THE financing of Donald Trump’s Scottish golf courses formed part on an investigation into the tycoon’s connections with Russia, it has been revealed.
Details of the investigation by Fusion GPS – the intelligence company which last year caused a storm in Washington with a dossier of links between the Republican’s campaign to be president and the Kremlin – were leaked earlier this week by a US senator.
Glenn Simpson, the co-founder of Fusion, was interviewed by the Senate Intelligence Committee last August over that dossier, which most famously contained a claim that the Kremlin had compromising video footage of the now President watching prostitutes engage in a sordid sex act.
The research – compiled by former British spy Christopher Steele – has been rubbished by Trump, but the transcript of the interview suggests it was being taken seriously by US intelligence agencies.

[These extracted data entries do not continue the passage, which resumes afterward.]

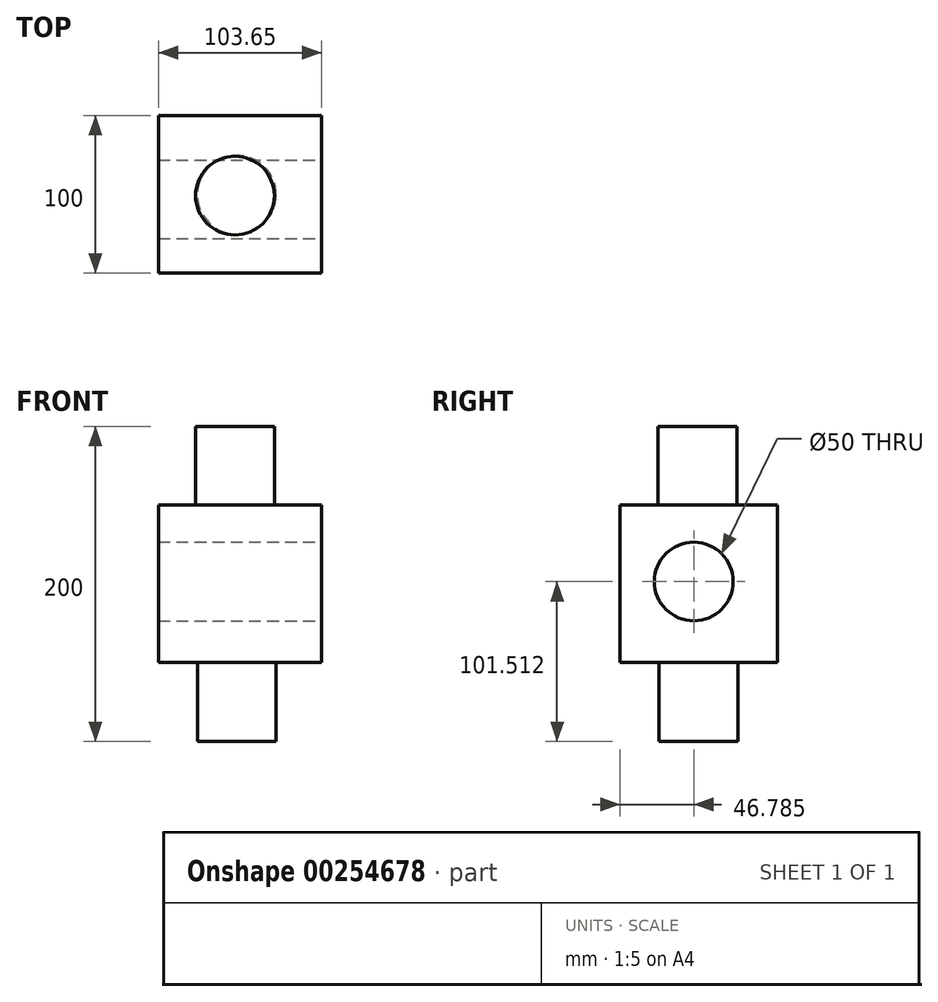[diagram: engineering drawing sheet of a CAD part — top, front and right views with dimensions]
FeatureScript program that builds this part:
annotation { "Feature Type Name" : "Feature", "Feature Type Description" : "" }
export const myFeature = defineFeature(function(context is Context, id is Id, definition is map)
    precondition{}
    {
        {
            var Q0;
            Q0=qCreatedBy(makeId("Front.planeOp"),FACE);
            var sketch = newSketch(context, id + "F0", { "sketchPlane" : qUnion([Q0])});
            skLineSegment(sketch, "E0.bottom", {"start": v(0, 0) * mm, "end": v(103.65, 0) * mm});
            skLineSegment(sketch, "E0.top", {"start": v(0, 100) * mm, "end": v(103.65, 100) * mm});
            skLineSegment(sketch, "E0.left", {"start": v(0, 0) * mm, "end": v(0, 100) * mm});
            skLineSegment(sketch, "E0.right", {"start": v(103.65, 0) * mm, "end": v(103.65, 100) * mm});
            skSolve(sketch);
        }
        {
            var Q0;
            Q0=makeQuery(id+"F0.imprint","IMPRINT",FACE,{"disambiguationData":[TD([[makeQuery(id+"F0.imprint","IMPRINT",EDGE,{"derivedFrom":sQuery(id+"F0.wireOp",EDGE,"E0.bottom")}),1.0]])]});
            var sketch = newSketch(context, id + "F1", { "sketchPlane" : qUnion([Q0])});
            skSolve(sketch);
        }
        {
            var Q0;
            Q0=makeQuery(id+"F1.imprint","IMPRINT",FACE,{"disambiguationData":[TD([[makeQuery(id+"F1.imprint","IMPRINT",EDGE,{"derivedFrom":makeQuery(id+"F0.imprint","IMPRINT",EDGE,{"derivedFrom":sQuery(id+"F0.wireOp",EDGE,"E0.bottom")})}),1.0]])]});
            extrude(context, id + "F2", {"entities" : qUnion([Q0]), "depth" : 100 * mm});
        }
        {
            var Q0;
            Q0=makeQuery(id+"F2.opExtrude","SWEPT_FACE",FACE,{"disambiguationData":[OSD([sQuery(id+"F0.wireOp",EDGE,"E0.top")])]});
            var sketch = newSketch(context, id + "F3", { "sketchPlane" : qUnion([Q0])});
            skCircle(sketch, "E1", {"center": v(48.63, -50.88) * mm, "radius": 25 * mm});
            skSolve(sketch);
        }
        {
            var Q0;
            Q0=makeQuery(id+"F2.opExtrude","SWEPT_FACE",FACE,{"disambiguationData":[OSD([sQuery(id+"F0.wireOp",EDGE,"E0.bottom")])]});
            var sketch = newSketch(context, id + "F4", { "sketchPlane" : qUnion([Q0])});
            skCircle(sketch, "E2", {"center": v(49.75, 50.3) * mm, "radius": 25 * mm});
            skSolve(sketch);
        }
        {
            var Q0;
            Q0=makeQuery(id+"F2.opExtrude","SWEPT_FACE",FACE,{"disambiguationData":[OSD([sQuery(id+"F0.wireOp",EDGE,"E0.right")])]});
            var sketch = newSketch(context, id + "F5", { "sketchPlane" : qUnion([Q0])});
            skPoint(sketch, "E3", {"position": v(-53.22, 51.51) * mm});
            skSolve(sketch);
        }
        {
            var Q0;
            Q0=sQuery(id+"F5.wireOp",VERTEX,"E3");
            var Q1;
            Q1=makeQuery(id+"F2.opExtrude","SWEPT_BODY",BODY,{"disambiguationData":[OSD([sQuery(id+"F0.wireOp",EDGE,"E0.bottom"),sQuery(id+"F0.wireOp",EDGE,"E0.top"),sQuery(id+"F0.wireOp",EDGE,"E0.left"),sQuery(id+"F0.wireOp",EDGE,"E0.right")])]});
            hole(context, id + "F6", {"style" : HoleStyle.SIMPLE, "endStyle" : HoleEndStyle.THROUGH, "holeDiameter" : 50 * mm, "tappedDepth" : 12 * mm, "tapClearance" : 3, "locations" : qUnion([Q0]), "scope" : qUnion([Q1])});
        }
        {
            var Q0;
            Q0=makeQuery(id+"F3.imprint","IMPRINT",FACE,{"disambiguationData":[TD([[makeQuery(id+"F3.imprint","IMPRINT",EDGE,{"derivedFrom":sQuery(id+"F3.wireOp",EDGE,"E1")}),1.0]])]});
            extrude(context, id + "F7", {"entities" : qUnion([Q0]), "operationType" : NewBodyOperationType.ADD, "depth" : 50 * mm});
        }
        {
            var Q0;
            Q0=makeQuery(id+"F4.imprint","IMPRINT",FACE,{"disambiguationData":[TD([[makeQuery(id+"F4.imprint","IMPRINT",EDGE,{"derivedFrom":sQuery(id+"F4.wireOp",EDGE,"E2")}),1.0]])]});
            extrude(context, id + "F8", {"entities" : qUnion([Q0]), "operationType" : NewBodyOperationType.ADD, "depth" : 50 * mm});
        }
    });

In his 10-hour interview with the Senate committee, Simpson said that the firm’s research into Trump’s past began as “a kind of holistic examination” of his business record.

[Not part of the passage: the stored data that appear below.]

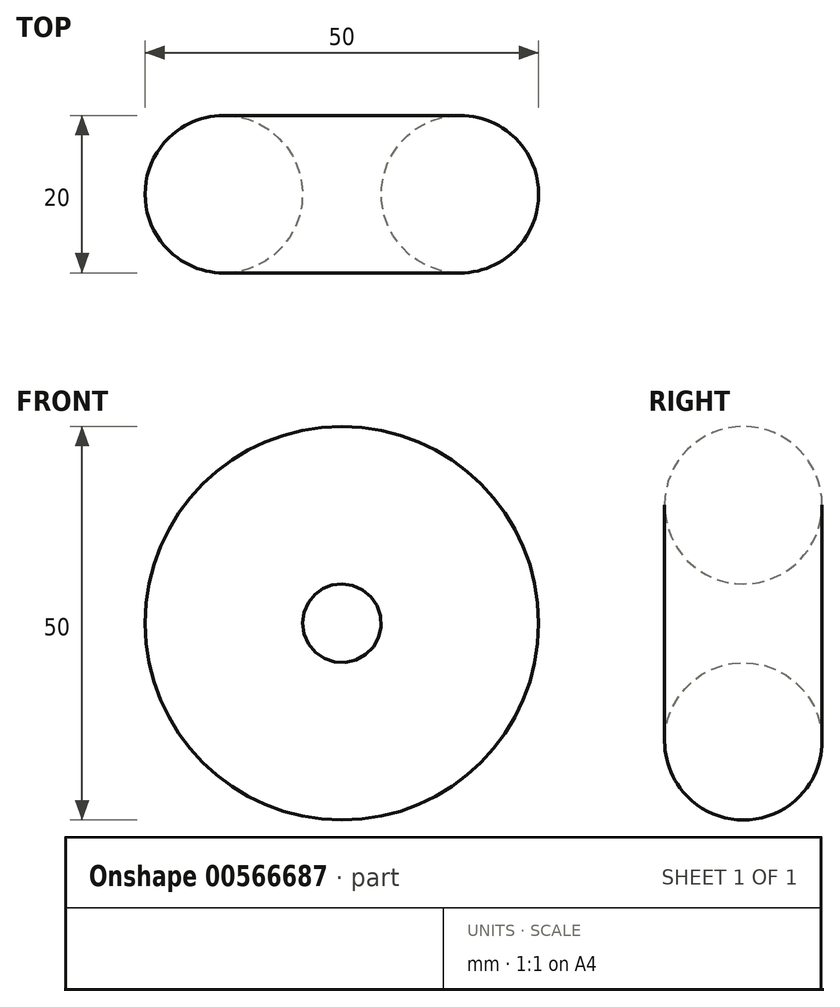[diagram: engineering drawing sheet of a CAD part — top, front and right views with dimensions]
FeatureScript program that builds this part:
annotation { "Feature Type Name" : "Feature", "Feature Type Description" : "" }
export const myFeature = defineFeature(function(context is Context, id is Id, definition is map)
    precondition{}
    {
        {
            var Q0;
            Q0=qCreatedBy(makeId("Top.planeOp"),FACE);
            var sketch = newSketch(context, id + "F0", { "sketchPlane" : qUnion([Q0])});
            skLineSegment(sketch, "E0", {"start": v(0, 0) * mm, "end": v(15, 0) * mm});
            skCircle(sketch, "E1", {"center": v(15, 0) * mm, "radius": 10 * mm});
            skSolve(sketch);
        }
        {
            var Q0;
            Q0=qCreatedBy(makeId("Top.planeOp"),FACE);
            var sketch = newSketch(context, id + "F1", { "sketchPlane" : qUnion([Q0])});
            skLineSegment(sketch, "E2", {"start": v(0, 26.67) * mm, "end": v(0, -27.17) * mm, "construction": true});
            skSolve(sketch);
        }
        {
            var Q0;
            Q0=makeQuery(id+"F0.imprint","IMPRINT",FACE,{"disambiguationData":[TD([[makeQuery(id+"F0.imprint","IMPRINT",EDGE,{"derivedFrom":sQuery(id+"F0.wireOp",EDGE,"E1")}),1.0]])]});
            var Q1;
            Q1=sQuery(id+"F1.wireOp",EDGE,"E2");
            revolve(context, id + "F2", {"entities" : qUnion([Q0]), "axis" : qUnion([Q1]), "revolveType" : RevolveType.SYMMETRIC, "angle" : 360 * degree});
        }
    });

Simpson said the Scottish golf courses in Turnberry and Aberdeenshire came under scrutiny as the investigation wanted to examine the finances behind them.
He said: “The original inquiry was into the value of the courses, whether he had to borrow money to buy them, whether they were encumbered with debt, how much money they brought in, what valuations he put on them, and property tax filings.”
Simpson added: “He sunk a lot of money into them and he hadn’t gotten a lot of money back yet.”
The latest financial filings show Trump International and Trump Turnberry lost £19 million between them in 2016, with a £9.5m loss the year before.
The Trump Organisation did not comment.